以下のイヤホン試聴記を、一字一句変えずに全文そのまま書き写してください。

─── 抜粋本文 ───

パワーコードのリフに入る前に小さく「1.2.3.4!」とカウントする声が録音されているのですが手持ちのAirPodsProではほぼ聴き取れません。
JH5で再生すると聴き取る事ができます(ただし爆音再生必須!)
低音の押し出しは強くはありませんがギターの歯切れの良さ、ヴォーカルの質感も高いレベルで再現されています。
心なしか声がAirPodsProで聴くより若いような印象を受けます。
Mela!/緑黄色社会
16bit/44.1kHz
英国のThe Band of the Coldstream Guardsの演奏隊が来賓歓迎のために演奏していたので気になって聴いてみました。
音数の多い楽曲ですがこのイヤホンは個々のヴォーカル、コーラス、各パートの楽器をキレイに描き分けて鳴ってくれます。
Burning/羊文学
24bit/96kHz ALAC
オルタナ系バンドですが某アニメのED曲で知りました💦
ラウドなベースとギターが支えるヴォーカルが魅力ですが膨れすぎない低音域が現代的。
ギターは時にはソリッドに定位しますが次の瞬間にはサウンドスケープのように全体を支配したりしますがどんな音場でも的確に描き分けてきます。

─── 生データ ───

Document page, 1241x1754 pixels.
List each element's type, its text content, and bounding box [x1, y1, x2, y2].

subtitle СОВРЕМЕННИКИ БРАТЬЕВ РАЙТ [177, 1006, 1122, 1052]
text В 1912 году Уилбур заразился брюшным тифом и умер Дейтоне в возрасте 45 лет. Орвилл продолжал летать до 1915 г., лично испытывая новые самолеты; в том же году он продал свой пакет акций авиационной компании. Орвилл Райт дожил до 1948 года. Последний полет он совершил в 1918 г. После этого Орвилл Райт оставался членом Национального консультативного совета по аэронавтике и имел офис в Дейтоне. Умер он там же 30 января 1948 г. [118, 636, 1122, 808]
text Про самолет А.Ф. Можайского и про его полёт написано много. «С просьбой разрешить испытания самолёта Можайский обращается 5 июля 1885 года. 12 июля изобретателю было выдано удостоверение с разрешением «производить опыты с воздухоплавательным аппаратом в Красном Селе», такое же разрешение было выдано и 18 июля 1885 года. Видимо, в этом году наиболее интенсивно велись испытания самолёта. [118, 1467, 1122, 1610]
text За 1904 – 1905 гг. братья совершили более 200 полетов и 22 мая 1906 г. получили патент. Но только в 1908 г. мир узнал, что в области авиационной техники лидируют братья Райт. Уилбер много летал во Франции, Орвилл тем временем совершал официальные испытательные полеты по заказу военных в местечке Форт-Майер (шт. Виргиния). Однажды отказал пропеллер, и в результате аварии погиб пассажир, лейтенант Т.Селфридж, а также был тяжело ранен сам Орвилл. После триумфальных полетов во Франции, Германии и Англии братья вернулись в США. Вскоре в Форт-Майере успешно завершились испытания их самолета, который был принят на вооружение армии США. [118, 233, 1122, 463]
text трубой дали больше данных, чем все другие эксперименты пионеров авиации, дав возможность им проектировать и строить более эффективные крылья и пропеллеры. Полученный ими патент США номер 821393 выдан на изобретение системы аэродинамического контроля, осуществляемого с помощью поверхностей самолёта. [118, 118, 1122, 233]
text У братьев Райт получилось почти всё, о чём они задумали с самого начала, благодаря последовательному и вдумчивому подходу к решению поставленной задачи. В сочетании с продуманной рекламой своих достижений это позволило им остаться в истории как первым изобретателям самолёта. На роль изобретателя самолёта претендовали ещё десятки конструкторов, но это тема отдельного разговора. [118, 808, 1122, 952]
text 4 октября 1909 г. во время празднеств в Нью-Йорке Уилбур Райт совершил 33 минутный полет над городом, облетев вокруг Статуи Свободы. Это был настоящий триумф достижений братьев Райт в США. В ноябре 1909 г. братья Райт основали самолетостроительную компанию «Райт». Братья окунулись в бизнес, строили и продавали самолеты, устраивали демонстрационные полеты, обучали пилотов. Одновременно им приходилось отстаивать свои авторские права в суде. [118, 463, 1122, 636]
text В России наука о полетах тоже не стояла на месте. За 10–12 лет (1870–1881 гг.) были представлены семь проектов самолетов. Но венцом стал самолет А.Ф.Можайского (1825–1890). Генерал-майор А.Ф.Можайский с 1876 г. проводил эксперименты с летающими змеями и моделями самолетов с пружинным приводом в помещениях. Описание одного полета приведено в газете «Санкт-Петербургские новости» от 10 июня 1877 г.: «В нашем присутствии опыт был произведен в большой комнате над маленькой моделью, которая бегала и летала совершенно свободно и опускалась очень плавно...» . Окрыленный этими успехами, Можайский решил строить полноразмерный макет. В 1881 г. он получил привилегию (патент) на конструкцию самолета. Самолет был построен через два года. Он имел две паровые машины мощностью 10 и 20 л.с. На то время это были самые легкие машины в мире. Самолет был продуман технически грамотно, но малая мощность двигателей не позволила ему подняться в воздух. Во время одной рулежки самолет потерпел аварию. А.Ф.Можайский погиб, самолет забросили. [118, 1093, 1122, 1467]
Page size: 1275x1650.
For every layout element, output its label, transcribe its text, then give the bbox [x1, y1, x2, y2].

───

### 解答欄
パワーコードのリフに入る前に小さく「1.2.3.4!」とカウントする声が録音されているのですが手持ちのAirPodsProではほぼ聴き取れません。
JH5で再生すると聴き取る事ができます(ただし爆音再生必須!)
低音の押し出しは強くはありませんがギターの歯切れの良さ、ヴォーカルの質感も高いレベルで再現されています。
心なしか声がAirPodsProで聴くより若いような印象を受けます。
Mela!/緑黄色社会
16bit/44.1kHz
英国のThe Band of the Coldstream Guardsの演奏隊が来賓歓迎のために演奏していたので気になって聴いてみました。
音数の多い楽曲ですがこのイヤホンは個々のヴォーカル、コーラス、各パートの楽器をキレイに描き分けて鳴ってくれます。
Burning/羊文学
24bit/96kHz ALAC
オルタナ系バンドですが某アニメのED曲で知りました💦
ラウドなベースとギターが支えるヴォーカルが魅力ですが膨れすぎない低音域が現代的。
ギターは時にはソリッドに定位しますが次の瞬間にはサウンドスケープのように全体を支配したりしますがどんな音場でも的確に描き分けてきます。